● **The problem**: What lines of the data below include the word "size"? Report them by copying each.

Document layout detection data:
--- START ---

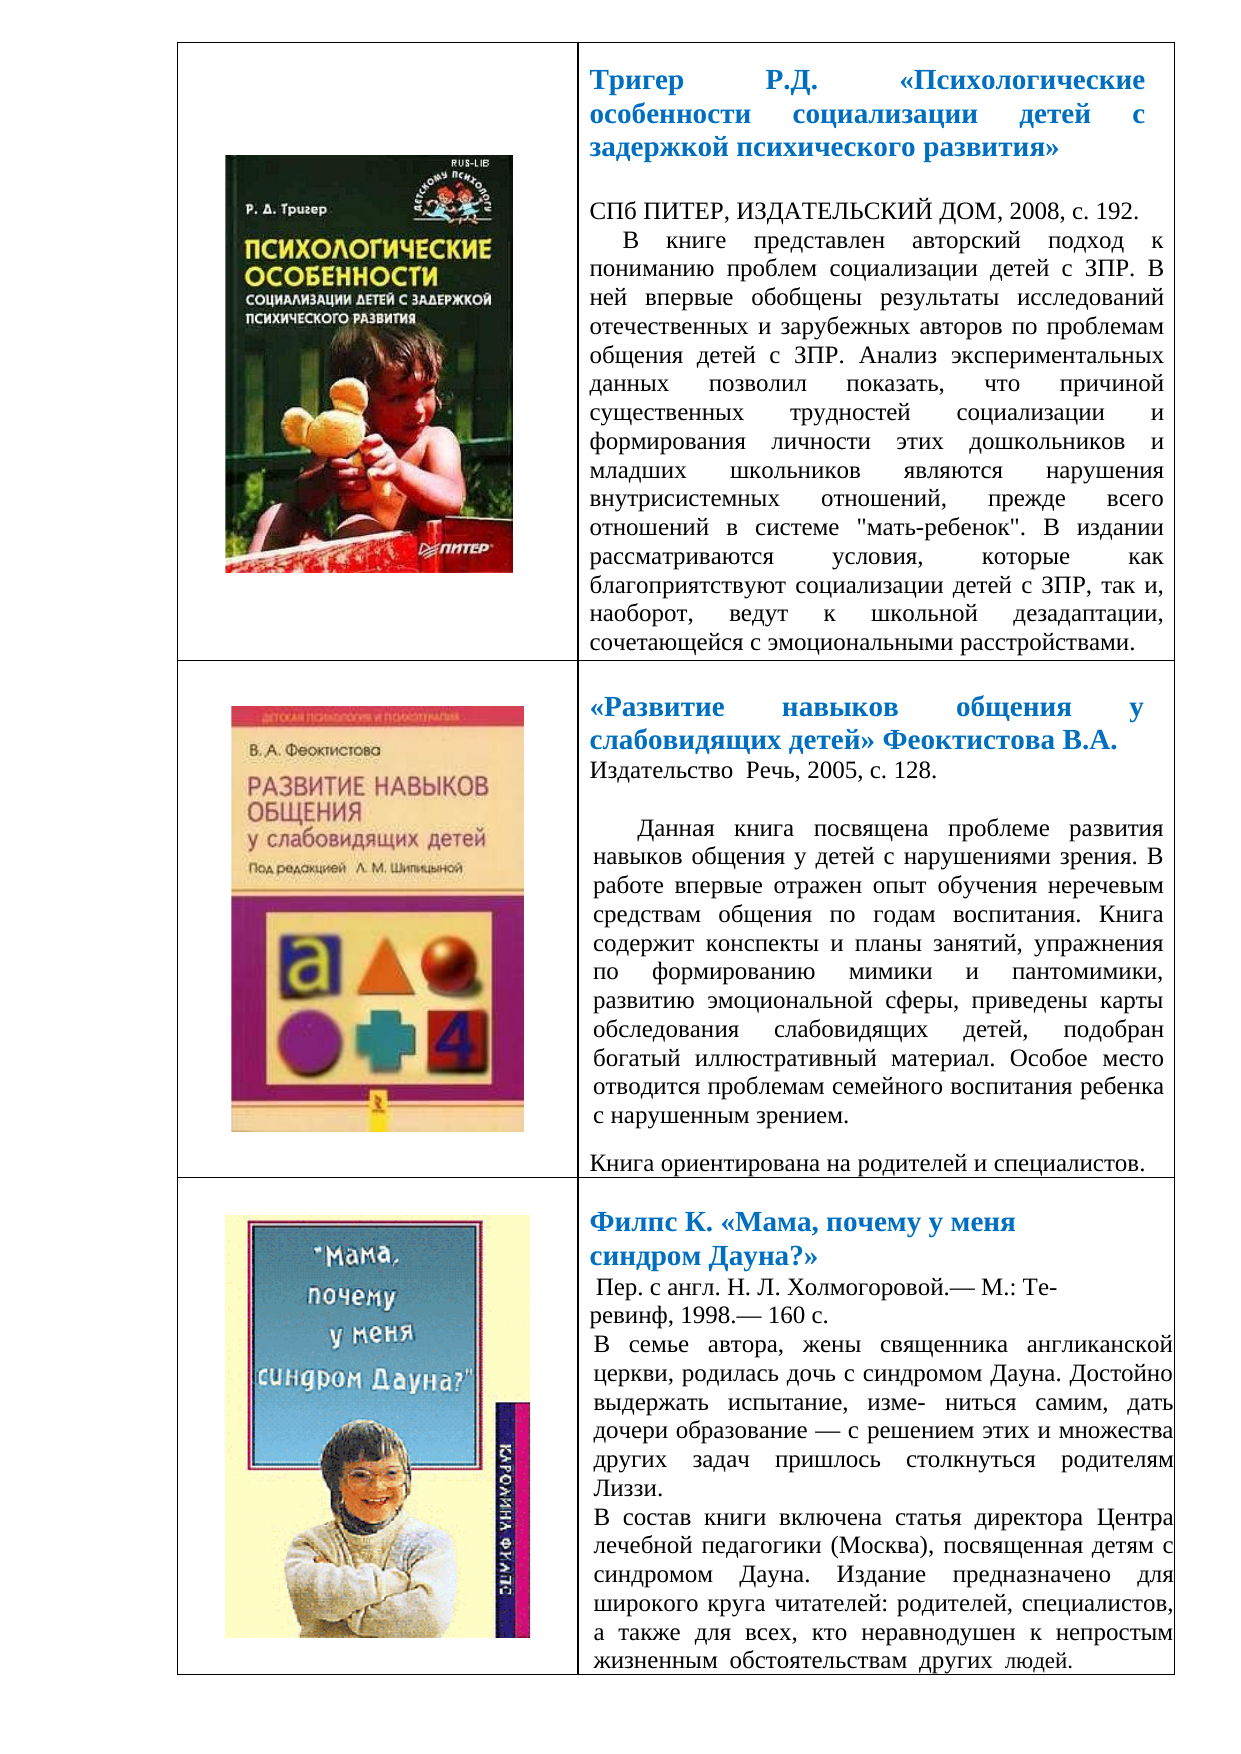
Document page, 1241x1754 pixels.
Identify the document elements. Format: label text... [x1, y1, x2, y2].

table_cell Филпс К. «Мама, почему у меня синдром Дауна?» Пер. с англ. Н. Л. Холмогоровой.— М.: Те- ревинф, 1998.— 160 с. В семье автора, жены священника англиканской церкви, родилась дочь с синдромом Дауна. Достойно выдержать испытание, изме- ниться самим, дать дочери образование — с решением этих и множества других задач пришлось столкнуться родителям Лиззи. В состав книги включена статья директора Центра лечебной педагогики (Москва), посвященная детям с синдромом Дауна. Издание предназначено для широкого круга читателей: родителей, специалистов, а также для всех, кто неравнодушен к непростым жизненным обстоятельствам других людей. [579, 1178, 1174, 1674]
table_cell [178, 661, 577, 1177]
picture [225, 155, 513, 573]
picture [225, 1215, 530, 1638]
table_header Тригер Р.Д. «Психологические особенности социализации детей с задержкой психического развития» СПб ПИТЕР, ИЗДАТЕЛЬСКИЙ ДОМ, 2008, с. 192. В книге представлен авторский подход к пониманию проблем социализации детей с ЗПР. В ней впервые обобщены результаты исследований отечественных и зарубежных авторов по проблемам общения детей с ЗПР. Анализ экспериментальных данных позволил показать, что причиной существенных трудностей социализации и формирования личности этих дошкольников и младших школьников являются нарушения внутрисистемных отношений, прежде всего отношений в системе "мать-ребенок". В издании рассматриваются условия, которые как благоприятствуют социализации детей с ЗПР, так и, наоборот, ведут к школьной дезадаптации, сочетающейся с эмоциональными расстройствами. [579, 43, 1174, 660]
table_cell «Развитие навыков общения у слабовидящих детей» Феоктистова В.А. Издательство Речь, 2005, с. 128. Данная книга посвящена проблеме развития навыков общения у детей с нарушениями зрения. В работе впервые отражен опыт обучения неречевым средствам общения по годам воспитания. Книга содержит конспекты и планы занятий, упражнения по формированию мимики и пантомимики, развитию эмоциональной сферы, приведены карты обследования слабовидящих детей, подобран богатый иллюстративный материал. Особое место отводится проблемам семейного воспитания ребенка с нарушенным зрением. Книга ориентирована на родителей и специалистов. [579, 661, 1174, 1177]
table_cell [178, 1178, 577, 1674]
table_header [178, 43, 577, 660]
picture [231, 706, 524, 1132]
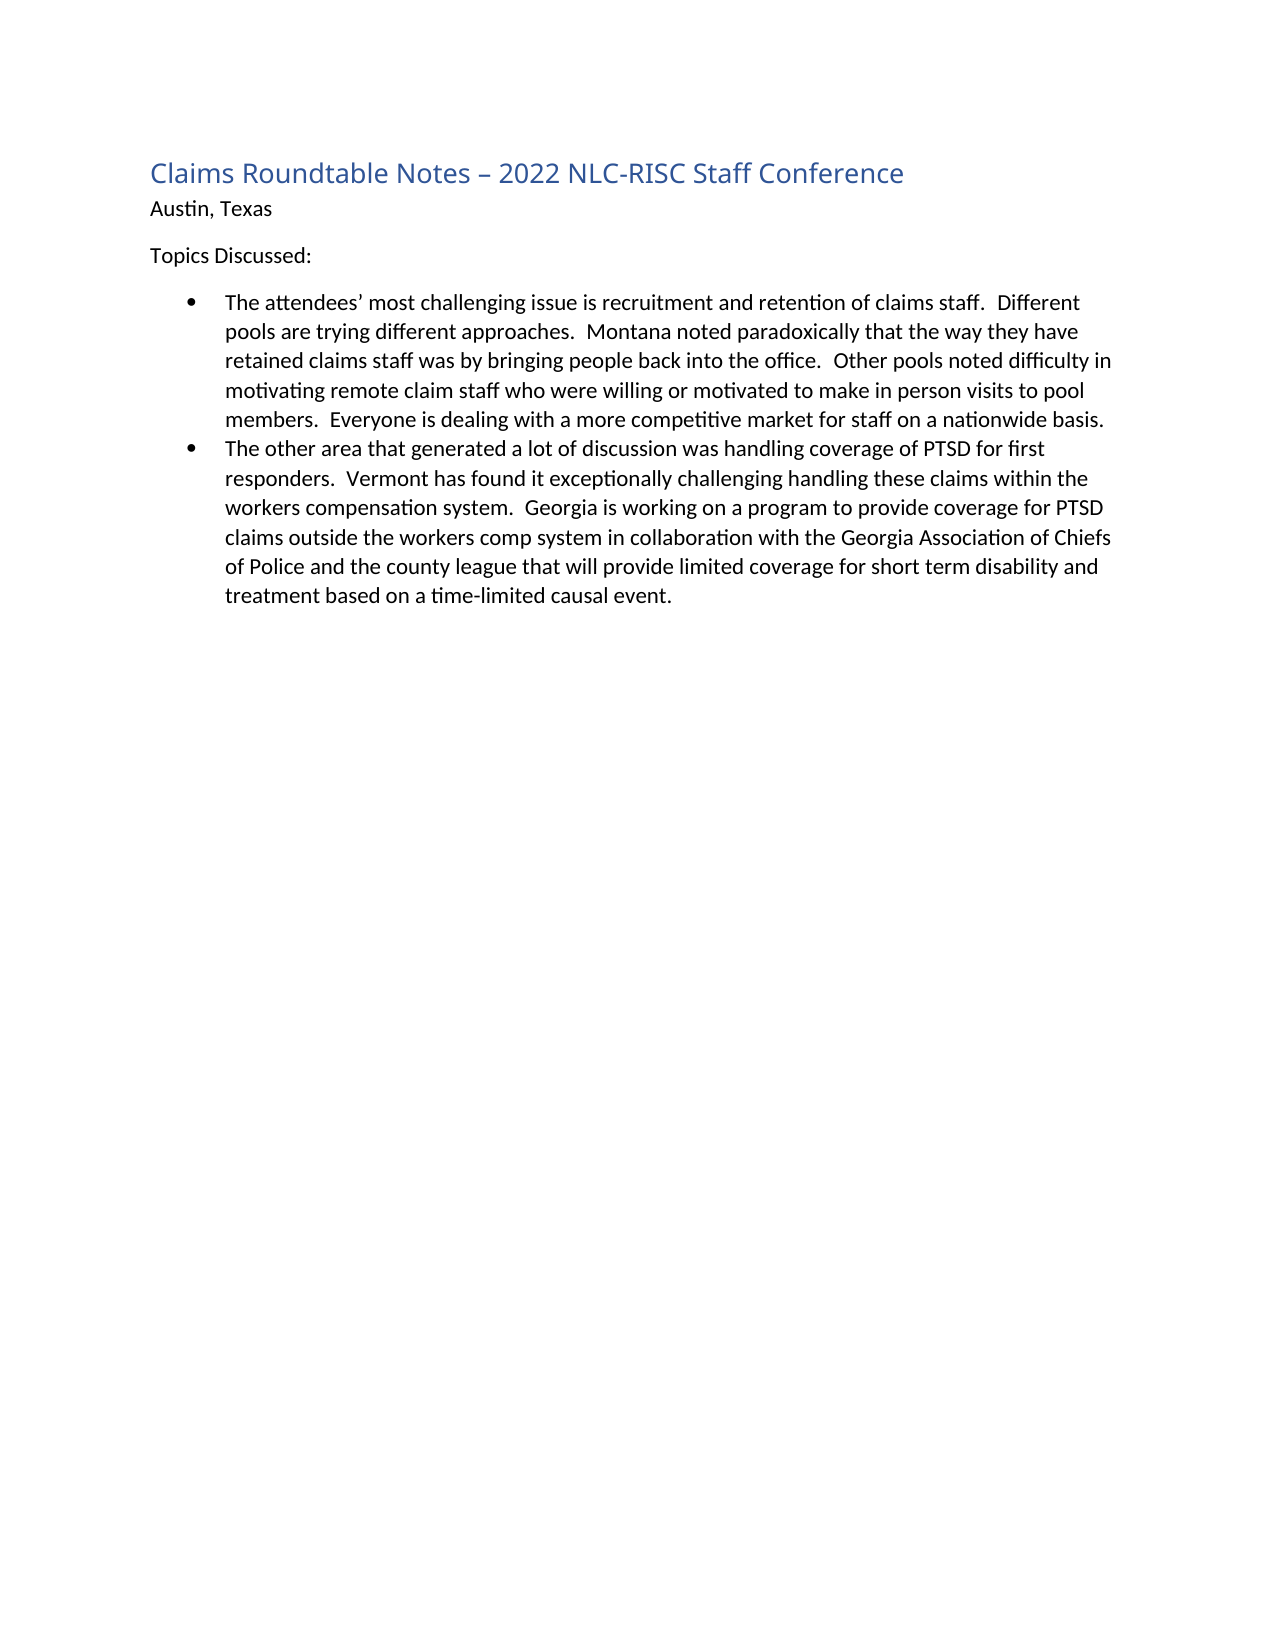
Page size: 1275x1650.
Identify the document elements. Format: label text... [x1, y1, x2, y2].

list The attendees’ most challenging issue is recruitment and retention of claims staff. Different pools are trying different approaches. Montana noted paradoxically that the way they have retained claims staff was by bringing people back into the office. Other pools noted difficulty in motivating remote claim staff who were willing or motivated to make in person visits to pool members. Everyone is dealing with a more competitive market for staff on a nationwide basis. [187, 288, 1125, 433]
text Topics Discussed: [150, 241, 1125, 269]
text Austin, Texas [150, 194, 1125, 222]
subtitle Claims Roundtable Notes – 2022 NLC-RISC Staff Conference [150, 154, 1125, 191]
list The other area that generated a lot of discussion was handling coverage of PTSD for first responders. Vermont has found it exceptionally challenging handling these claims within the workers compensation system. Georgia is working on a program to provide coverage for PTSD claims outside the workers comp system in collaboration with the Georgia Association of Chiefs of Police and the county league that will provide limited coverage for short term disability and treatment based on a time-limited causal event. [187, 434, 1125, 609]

--- END ---
--- START ---

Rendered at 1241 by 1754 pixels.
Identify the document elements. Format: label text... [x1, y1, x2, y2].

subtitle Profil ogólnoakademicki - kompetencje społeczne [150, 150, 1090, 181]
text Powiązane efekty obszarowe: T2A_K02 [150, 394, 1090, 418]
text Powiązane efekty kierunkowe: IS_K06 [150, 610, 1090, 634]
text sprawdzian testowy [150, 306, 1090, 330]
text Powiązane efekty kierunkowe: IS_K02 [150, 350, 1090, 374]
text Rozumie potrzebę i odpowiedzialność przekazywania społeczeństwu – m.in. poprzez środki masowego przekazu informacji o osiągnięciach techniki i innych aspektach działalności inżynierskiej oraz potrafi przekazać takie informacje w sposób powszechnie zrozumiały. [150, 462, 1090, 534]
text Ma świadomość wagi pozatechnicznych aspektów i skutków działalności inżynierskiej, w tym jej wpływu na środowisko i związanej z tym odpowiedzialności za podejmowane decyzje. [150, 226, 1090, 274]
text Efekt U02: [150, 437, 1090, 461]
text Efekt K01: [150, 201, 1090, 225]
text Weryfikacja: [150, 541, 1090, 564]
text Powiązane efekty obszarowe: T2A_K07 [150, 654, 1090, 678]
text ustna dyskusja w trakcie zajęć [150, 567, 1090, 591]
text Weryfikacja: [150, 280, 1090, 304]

--- END ---
--- START ---

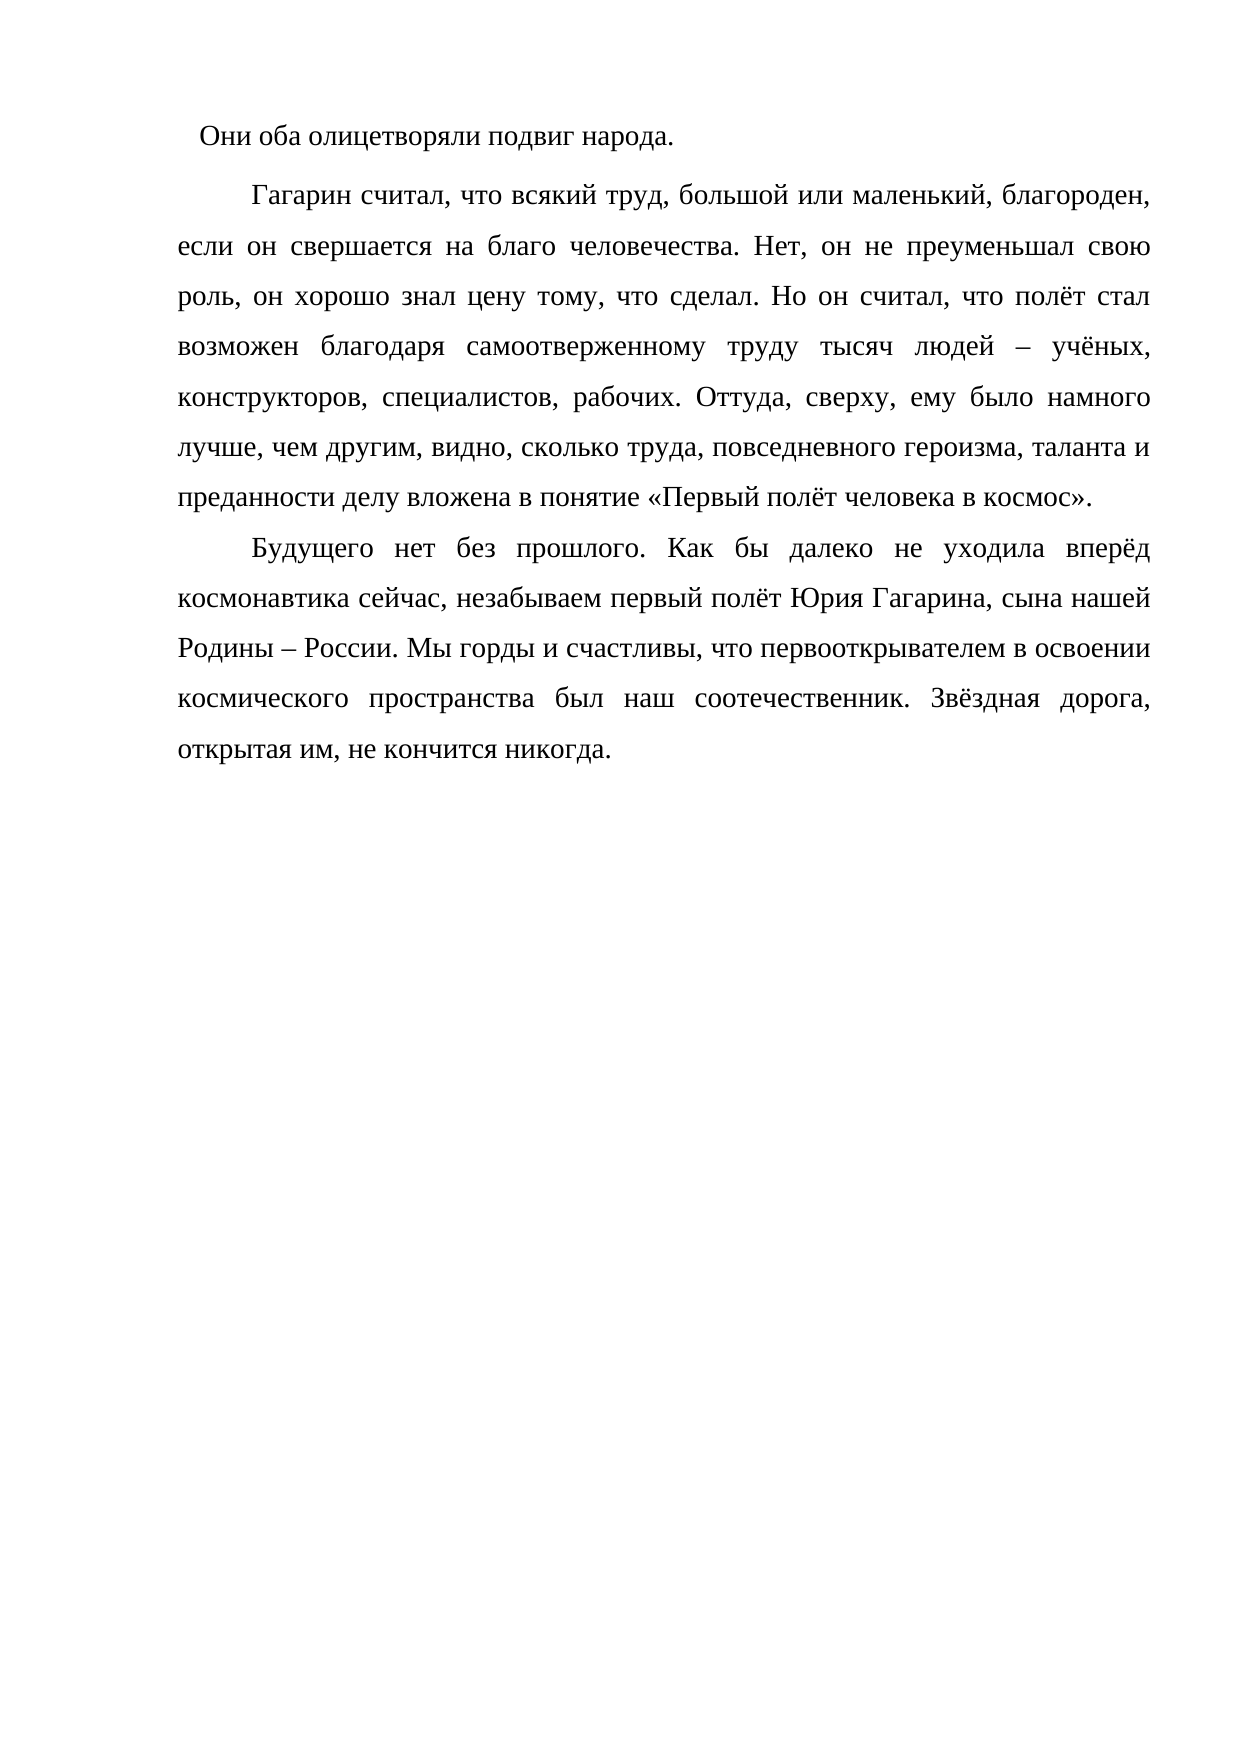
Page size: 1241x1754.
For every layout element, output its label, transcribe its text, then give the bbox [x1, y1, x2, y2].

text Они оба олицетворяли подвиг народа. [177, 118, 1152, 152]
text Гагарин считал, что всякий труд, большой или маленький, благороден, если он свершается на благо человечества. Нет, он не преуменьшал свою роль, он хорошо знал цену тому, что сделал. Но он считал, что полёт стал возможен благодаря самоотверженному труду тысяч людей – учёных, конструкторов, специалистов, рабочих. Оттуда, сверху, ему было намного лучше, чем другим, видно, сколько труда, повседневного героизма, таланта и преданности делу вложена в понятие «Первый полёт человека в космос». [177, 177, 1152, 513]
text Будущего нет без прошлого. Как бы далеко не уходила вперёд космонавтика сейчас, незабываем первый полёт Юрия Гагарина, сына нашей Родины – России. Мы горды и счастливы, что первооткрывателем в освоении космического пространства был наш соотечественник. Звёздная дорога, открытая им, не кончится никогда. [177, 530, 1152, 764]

--- END ---

● **Expected answer**:
Page size: 1275x1650.
Page size: 1241x1754.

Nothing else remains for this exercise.